* **WORK ITEM**: Everything in the data below except the pictures must be repeated word for word.

* **DATA FOR PROCESSING**:
=== Begin Enclosure ===
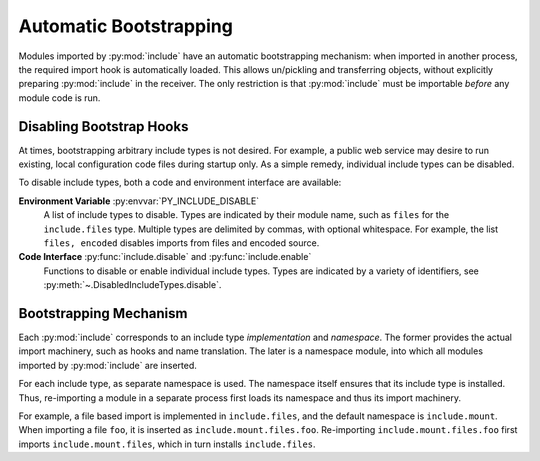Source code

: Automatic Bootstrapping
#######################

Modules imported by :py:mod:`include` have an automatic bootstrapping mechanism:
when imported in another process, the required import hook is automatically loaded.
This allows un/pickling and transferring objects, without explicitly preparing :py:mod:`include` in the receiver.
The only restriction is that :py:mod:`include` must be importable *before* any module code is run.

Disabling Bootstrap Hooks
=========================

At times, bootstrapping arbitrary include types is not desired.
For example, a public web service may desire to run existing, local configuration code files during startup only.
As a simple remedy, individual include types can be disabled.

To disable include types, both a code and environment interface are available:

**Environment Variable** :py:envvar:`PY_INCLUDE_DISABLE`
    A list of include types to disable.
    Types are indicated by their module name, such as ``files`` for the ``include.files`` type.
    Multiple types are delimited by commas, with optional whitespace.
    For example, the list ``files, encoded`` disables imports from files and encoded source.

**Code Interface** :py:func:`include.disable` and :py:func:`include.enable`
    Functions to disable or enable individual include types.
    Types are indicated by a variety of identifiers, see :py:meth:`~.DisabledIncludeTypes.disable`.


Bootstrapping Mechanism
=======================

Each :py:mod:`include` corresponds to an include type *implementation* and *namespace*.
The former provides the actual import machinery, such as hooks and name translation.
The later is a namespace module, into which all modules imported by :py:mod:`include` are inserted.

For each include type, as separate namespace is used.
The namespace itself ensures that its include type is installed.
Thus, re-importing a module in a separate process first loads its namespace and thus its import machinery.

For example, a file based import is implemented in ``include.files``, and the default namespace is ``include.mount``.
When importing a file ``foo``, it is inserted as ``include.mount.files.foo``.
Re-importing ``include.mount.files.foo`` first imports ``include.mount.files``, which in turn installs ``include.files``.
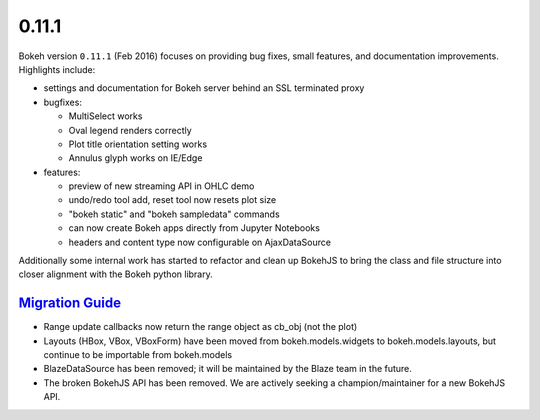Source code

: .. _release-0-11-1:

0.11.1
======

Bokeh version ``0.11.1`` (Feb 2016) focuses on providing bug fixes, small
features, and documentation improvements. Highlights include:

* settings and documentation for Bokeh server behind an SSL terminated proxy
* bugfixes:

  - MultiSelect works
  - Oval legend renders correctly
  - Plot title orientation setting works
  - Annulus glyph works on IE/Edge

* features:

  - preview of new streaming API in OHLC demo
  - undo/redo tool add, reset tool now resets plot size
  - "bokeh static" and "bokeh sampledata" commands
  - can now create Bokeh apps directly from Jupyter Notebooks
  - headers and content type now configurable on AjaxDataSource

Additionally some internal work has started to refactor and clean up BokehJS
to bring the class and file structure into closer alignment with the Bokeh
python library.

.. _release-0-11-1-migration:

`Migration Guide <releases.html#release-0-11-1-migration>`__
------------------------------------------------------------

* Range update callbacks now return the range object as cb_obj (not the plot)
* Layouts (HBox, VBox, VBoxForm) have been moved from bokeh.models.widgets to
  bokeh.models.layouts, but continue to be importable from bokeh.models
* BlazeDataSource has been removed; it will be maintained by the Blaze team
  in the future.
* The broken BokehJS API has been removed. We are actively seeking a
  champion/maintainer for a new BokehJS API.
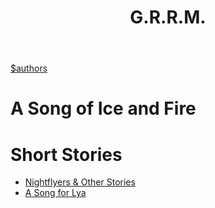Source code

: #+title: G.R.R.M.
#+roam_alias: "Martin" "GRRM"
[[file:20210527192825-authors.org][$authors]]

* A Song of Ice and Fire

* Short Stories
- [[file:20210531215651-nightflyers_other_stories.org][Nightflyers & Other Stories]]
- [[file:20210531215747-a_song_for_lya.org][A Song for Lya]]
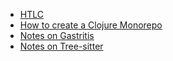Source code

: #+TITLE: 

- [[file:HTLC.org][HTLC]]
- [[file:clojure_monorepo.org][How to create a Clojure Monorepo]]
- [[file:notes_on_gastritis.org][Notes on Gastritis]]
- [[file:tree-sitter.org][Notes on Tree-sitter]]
=== End Enclosure ===
* **EXERCISE RESPONSE**:
Source code

: Automatic Bootstrapping
#######################

Modules imported by :py:mod:`include` have an automatic bootstrapping mechanism:
when imported in another process, the required import hook is automatically loaded.
This allows un/pickling and transferring objects, without explicitly preparing :py:mod:`include` in the receiver.
The only restriction is that :py:mod:`include` must be importable *before* any module code is run.

Disabling Bootstrap Hooks
=========================

At times, bootstrapping arbitrary include types is not desired.
For example, a public web service may desire to run existing, local configuration code files during startup only.
As a simple remedy, individual include types can be disabled.

To disable include types, both a code and environment interface are available:

**Environment Variable** :py:envvar:`PY_INCLUDE_DISABLE`
    A list of include types to disable.
    Types are indicated by their module name, such as ``files`` for the ``include.files`` type.
    Multiple types are delimited by commas, with optional whitespace.
    For example, the list ``files, encoded`` disables imports from files and encoded source.

**Code Interface** :py:func:`include.disable` and :py:func:`include.enable`
    Functions to disable or enable individual include types.
    Types are indicated by a variety of identifiers, see :py:meth:`~.DisabledIncludeTypes.disable`.


Bootstrapping Mechanism
=======================

Each :py:mod:`include` corresponds to an include type *implementation* and *namespace*.
The former provides the actual import machinery, such as hooks and name translation.
The later is a namespace module, into which all modules imported by :py:mod:`include` are inserted.

For each include type, as separate namespace is used.
The namespace itself ensures that its include type is installed.
Thus, re-importing a module in a separate process first loads its namespace and thus its import machinery.

For example, a file based import is implemented in ``include.files``, and the default namespace is ``include.mount``.
When importing a file ``foo``, it is inserted as ``include.mount.files.foo``.
Re-importing ``include.mount.files.foo`` first imports ``include.mount.files``, which in turn installs ``include.files``.
Source code

: .. _release-0-11-1:

0.11.1
======

Bokeh version ``0.11.1`` (Feb 2016) focuses on providing bug fixes, small
features, and documentation improvements. Highlights include:

* settings and documentation for Bokeh server behind an SSL terminated proxy
* bugfixes:

  - MultiSelect works
  - Oval legend renders correctly
  - Plot title orientation setting works
  - Annulus glyph works on IE/Edge

* features:

  - preview of new streaming API in OHLC demo
  - undo/redo tool add, reset tool now resets plot size
  - "bokeh static" and "bokeh sampledata" commands
  - can now create Bokeh apps directly from Jupyter Notebooks
  - headers and content type now configurable on AjaxDataSource

Additionally some internal work has started to refactor and clean up BokehJS
to bring the class and file structure into closer alignment with the Bokeh
python library.

.. _release-0-11-1-migration:

`Migration Guide <releases.html#release-0-11-1-migration>`__
------------------------------------------------------------

* Range update callbacks now return the range object as cb_obj (not the plot)
* Layouts (HBox, VBox, VBoxForm) have been moved from bokeh.models.widgets to
  bokeh.models.layouts, but continue to be importable from bokeh.models
* BlazeDataSource has been removed; it will be maintained by the Blaze team
  in the future.
* The broken BokehJS API has been removed. We are actively seeking a
  champion/maintainer for a new BokehJS API.
Source code

: #+title: G.R.R.M.
#+roam_alias: "Martin" "GRRM"
[[file:20210527192825-authors.org][$authors]]

* A Song of Ice and Fire

* Short Stories
- [[file:20210531215651-nightflyers_other_stories.org][Nightflyers & Other Stories]]
- [[file:20210531215747-a_song_for_lya.org][A Song for Lya]]
Source code

: #+TITLE: 

- [[file:HTLC.org][HTLC]]
- [[file:clojure_monorepo.org][How to create a Clojure Monorepo]]
- [[file:notes_on_gastritis.org][Notes on Gastritis]]
- [[file:tree-sitter.org][Notes on Tree-sitter]]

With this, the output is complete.